### PROVIDED RECORDS:
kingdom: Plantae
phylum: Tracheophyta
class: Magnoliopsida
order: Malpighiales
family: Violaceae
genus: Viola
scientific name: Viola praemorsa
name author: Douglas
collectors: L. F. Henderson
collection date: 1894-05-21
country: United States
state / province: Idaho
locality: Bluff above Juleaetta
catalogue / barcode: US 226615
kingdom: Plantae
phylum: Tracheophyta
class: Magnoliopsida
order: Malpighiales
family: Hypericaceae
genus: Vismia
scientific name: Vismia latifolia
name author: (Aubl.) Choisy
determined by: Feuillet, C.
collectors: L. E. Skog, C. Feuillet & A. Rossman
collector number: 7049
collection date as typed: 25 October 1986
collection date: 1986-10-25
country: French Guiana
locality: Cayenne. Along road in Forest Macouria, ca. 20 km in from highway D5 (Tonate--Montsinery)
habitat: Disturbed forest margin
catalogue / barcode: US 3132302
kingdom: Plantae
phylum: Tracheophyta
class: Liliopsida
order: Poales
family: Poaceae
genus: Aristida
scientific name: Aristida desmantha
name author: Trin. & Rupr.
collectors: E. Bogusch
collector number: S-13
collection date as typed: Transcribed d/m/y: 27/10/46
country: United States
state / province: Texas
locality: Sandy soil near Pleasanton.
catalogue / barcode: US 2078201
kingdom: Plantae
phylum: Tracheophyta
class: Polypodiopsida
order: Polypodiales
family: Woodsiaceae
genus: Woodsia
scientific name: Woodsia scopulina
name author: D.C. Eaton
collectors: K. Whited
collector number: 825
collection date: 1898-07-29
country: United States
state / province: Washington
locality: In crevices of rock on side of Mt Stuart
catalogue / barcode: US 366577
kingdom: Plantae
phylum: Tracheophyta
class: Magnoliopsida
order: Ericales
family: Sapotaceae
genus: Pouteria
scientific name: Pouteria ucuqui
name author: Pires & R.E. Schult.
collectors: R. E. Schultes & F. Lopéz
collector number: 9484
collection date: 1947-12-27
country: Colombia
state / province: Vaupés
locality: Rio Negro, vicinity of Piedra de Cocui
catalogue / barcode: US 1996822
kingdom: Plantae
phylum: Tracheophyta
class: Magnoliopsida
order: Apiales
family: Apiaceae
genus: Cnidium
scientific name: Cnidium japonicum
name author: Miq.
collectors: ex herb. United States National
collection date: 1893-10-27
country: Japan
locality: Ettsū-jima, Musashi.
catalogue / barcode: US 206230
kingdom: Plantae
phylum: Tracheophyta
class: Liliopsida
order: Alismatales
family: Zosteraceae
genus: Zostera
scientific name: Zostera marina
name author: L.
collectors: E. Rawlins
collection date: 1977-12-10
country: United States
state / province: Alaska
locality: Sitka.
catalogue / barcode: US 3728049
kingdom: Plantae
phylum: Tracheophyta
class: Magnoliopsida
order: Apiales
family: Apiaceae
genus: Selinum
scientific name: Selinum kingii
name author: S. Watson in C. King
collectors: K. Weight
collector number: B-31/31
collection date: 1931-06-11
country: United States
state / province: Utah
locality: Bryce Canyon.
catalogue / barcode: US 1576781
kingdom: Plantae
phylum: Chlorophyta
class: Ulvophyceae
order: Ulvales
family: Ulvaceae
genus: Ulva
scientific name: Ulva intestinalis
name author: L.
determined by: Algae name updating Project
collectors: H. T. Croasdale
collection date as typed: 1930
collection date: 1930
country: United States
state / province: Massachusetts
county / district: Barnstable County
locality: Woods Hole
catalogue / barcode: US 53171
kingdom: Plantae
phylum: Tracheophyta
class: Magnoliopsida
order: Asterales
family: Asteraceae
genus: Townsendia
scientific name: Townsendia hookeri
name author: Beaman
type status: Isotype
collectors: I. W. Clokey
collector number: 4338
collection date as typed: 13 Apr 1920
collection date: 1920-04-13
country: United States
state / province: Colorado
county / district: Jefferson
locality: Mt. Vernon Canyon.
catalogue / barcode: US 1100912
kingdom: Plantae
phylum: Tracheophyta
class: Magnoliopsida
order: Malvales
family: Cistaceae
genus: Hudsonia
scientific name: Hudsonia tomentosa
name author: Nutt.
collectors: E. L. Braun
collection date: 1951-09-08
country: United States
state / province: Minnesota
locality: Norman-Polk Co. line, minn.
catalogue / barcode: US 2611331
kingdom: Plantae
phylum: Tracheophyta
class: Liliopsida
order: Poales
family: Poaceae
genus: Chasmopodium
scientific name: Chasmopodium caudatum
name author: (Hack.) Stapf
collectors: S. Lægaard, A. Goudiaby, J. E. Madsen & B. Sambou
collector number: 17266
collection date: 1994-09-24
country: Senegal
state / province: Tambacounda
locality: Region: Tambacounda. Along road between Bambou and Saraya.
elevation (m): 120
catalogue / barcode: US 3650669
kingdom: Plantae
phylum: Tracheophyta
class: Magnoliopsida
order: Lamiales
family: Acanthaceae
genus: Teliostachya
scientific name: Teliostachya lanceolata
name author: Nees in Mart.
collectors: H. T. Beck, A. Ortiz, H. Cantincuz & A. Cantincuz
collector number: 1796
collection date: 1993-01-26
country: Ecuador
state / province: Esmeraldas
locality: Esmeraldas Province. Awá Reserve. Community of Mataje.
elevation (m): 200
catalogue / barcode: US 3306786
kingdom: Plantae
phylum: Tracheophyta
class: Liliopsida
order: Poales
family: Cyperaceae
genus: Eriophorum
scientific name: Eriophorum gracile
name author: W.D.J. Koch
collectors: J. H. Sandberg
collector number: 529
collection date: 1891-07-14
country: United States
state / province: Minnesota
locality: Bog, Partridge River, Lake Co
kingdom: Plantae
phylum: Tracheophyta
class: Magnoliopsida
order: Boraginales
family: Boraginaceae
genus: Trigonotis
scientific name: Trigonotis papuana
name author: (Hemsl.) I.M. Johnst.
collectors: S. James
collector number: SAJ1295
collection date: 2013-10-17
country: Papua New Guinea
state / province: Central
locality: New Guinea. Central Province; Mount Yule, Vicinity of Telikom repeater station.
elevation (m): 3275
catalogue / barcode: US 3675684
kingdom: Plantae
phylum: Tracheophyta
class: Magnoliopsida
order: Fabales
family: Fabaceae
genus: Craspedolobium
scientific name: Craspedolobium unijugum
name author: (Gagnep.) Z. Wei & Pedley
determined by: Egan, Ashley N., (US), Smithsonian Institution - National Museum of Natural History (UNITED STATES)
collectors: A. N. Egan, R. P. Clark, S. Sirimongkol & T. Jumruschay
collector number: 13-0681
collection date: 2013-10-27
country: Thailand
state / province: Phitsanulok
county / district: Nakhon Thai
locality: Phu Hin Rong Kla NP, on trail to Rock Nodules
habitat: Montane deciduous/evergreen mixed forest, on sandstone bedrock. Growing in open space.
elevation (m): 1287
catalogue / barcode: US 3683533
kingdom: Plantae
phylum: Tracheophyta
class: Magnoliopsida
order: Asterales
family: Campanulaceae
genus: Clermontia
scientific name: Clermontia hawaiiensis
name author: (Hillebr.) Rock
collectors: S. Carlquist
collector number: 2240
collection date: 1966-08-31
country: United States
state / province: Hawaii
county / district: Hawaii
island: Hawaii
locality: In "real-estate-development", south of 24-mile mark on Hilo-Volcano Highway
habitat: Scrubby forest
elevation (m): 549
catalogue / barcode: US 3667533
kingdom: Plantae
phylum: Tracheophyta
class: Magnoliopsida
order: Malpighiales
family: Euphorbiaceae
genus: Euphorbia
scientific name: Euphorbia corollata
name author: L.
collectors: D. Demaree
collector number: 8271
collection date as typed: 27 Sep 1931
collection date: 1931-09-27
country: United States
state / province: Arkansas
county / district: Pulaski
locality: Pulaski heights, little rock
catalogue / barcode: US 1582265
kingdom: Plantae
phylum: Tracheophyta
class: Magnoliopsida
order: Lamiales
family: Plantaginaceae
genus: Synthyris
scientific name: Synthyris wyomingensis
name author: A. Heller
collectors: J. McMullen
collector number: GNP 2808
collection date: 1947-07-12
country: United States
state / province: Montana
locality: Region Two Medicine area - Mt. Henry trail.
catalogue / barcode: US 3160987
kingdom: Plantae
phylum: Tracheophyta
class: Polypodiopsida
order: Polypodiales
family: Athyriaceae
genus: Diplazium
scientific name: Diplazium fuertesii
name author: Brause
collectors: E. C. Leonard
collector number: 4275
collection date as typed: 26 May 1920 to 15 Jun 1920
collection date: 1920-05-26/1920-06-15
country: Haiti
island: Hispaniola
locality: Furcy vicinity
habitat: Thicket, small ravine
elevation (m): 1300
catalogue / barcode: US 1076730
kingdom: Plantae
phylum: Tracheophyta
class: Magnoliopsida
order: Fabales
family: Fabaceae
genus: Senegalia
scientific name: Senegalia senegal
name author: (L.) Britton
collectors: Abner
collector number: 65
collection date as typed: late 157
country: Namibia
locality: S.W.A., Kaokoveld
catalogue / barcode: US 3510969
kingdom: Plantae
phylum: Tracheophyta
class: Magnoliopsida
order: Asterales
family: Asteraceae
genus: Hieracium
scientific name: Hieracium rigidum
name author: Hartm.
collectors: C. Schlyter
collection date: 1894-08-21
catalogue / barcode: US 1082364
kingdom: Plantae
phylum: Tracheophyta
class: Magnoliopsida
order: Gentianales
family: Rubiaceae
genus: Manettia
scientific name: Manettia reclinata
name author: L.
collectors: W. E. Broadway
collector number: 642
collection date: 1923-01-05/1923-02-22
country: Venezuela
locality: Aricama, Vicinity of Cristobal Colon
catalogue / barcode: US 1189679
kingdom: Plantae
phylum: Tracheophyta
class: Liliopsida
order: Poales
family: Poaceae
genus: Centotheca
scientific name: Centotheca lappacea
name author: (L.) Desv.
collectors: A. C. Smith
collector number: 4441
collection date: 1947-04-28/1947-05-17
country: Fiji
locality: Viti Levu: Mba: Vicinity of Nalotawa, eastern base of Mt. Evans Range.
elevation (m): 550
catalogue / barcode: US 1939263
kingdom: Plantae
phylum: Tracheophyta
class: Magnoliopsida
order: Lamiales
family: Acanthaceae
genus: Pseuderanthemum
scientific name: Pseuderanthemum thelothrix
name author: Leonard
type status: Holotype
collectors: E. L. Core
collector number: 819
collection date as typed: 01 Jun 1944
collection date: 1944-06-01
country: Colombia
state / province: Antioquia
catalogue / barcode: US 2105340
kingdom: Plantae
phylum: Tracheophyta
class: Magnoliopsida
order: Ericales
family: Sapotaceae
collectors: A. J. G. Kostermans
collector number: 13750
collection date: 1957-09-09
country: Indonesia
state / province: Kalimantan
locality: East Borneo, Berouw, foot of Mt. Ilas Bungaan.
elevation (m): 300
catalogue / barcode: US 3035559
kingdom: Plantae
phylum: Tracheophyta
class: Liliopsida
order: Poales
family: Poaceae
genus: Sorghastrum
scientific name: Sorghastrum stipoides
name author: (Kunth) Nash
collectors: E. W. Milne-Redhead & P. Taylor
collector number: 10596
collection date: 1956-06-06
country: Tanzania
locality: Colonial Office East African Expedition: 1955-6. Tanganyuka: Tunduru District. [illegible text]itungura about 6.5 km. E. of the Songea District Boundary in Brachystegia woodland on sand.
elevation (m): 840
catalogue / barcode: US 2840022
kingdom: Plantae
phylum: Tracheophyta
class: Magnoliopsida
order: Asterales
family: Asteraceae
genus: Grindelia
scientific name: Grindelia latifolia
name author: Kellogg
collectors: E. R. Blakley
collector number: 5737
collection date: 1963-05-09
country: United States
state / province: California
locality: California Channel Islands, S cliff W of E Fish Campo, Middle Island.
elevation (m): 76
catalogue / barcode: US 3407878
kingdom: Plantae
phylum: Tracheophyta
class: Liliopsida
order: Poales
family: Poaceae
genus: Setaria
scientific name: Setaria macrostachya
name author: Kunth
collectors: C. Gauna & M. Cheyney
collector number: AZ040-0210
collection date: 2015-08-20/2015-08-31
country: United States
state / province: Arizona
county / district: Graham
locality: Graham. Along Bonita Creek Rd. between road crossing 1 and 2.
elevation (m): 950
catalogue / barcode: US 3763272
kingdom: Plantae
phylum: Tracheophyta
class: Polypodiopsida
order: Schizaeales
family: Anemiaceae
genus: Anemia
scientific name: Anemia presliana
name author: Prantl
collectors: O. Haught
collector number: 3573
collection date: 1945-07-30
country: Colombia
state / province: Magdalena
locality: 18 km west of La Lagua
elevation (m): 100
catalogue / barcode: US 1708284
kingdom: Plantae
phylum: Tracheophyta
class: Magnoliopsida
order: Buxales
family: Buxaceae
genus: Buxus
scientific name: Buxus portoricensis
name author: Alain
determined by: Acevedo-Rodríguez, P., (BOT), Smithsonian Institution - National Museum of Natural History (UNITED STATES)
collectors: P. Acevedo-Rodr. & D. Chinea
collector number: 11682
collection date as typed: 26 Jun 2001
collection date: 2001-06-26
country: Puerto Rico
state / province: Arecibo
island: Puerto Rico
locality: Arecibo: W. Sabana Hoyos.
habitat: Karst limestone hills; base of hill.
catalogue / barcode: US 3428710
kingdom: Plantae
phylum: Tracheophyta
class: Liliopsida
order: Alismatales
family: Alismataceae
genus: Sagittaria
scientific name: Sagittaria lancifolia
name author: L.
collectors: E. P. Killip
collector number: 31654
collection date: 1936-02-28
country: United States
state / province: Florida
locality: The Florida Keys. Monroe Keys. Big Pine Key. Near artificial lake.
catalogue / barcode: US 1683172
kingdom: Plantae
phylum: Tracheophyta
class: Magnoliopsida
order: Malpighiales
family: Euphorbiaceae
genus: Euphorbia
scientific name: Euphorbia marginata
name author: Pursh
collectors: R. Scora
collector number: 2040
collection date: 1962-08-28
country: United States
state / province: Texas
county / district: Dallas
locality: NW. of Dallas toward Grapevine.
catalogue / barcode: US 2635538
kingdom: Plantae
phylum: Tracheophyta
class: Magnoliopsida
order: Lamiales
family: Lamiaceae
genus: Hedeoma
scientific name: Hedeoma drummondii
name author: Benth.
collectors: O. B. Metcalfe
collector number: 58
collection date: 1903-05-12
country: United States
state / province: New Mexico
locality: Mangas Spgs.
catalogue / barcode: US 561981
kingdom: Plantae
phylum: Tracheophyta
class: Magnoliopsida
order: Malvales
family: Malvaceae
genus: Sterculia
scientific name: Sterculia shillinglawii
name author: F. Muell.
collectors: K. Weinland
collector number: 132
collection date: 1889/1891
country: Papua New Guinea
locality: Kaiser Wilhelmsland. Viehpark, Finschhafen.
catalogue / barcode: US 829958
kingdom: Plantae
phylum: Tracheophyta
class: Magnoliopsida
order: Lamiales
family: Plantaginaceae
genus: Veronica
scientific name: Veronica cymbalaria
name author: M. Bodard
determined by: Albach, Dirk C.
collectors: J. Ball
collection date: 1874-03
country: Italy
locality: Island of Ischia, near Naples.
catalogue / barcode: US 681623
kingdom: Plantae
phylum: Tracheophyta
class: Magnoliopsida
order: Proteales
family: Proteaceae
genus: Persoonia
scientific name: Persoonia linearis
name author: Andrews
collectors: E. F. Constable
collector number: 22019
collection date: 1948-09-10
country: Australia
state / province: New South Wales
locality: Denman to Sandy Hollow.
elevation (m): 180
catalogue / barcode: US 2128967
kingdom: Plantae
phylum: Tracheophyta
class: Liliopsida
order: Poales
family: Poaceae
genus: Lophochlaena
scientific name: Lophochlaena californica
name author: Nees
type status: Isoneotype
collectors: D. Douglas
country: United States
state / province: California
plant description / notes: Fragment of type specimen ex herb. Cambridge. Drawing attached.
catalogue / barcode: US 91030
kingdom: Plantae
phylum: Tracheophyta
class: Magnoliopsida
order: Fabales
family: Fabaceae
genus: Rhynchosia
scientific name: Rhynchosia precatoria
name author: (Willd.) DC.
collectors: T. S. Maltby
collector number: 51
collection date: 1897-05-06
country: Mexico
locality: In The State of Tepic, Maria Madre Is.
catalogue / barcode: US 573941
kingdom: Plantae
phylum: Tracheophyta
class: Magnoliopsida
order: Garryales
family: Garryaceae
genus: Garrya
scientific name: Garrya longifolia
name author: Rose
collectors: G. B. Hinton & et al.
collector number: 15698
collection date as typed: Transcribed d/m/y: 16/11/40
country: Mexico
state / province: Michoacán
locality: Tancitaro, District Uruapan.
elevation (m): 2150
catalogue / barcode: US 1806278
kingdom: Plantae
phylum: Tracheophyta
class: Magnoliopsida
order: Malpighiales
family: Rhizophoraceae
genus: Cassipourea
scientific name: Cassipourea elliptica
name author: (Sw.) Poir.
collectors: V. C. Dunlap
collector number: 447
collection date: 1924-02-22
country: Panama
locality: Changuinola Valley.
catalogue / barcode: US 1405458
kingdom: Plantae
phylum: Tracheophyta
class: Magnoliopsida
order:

### YOUR INSTRUCTIONS:
Can you return the data word for word, beginning with its first line and stopping after the line that contains "state / province: Idaho", including that line?

### RESULT:
kingdom: Plantae
phylum: Tracheophyta
class: Magnoliopsida
order: Malpighiales
family: Violaceae
genus: Viola
scientific name: Viola praemorsa
name author: Douglas
collectors: L. F. Henderson
collection date: 1894-05-21
country: United States
state / province: Idaho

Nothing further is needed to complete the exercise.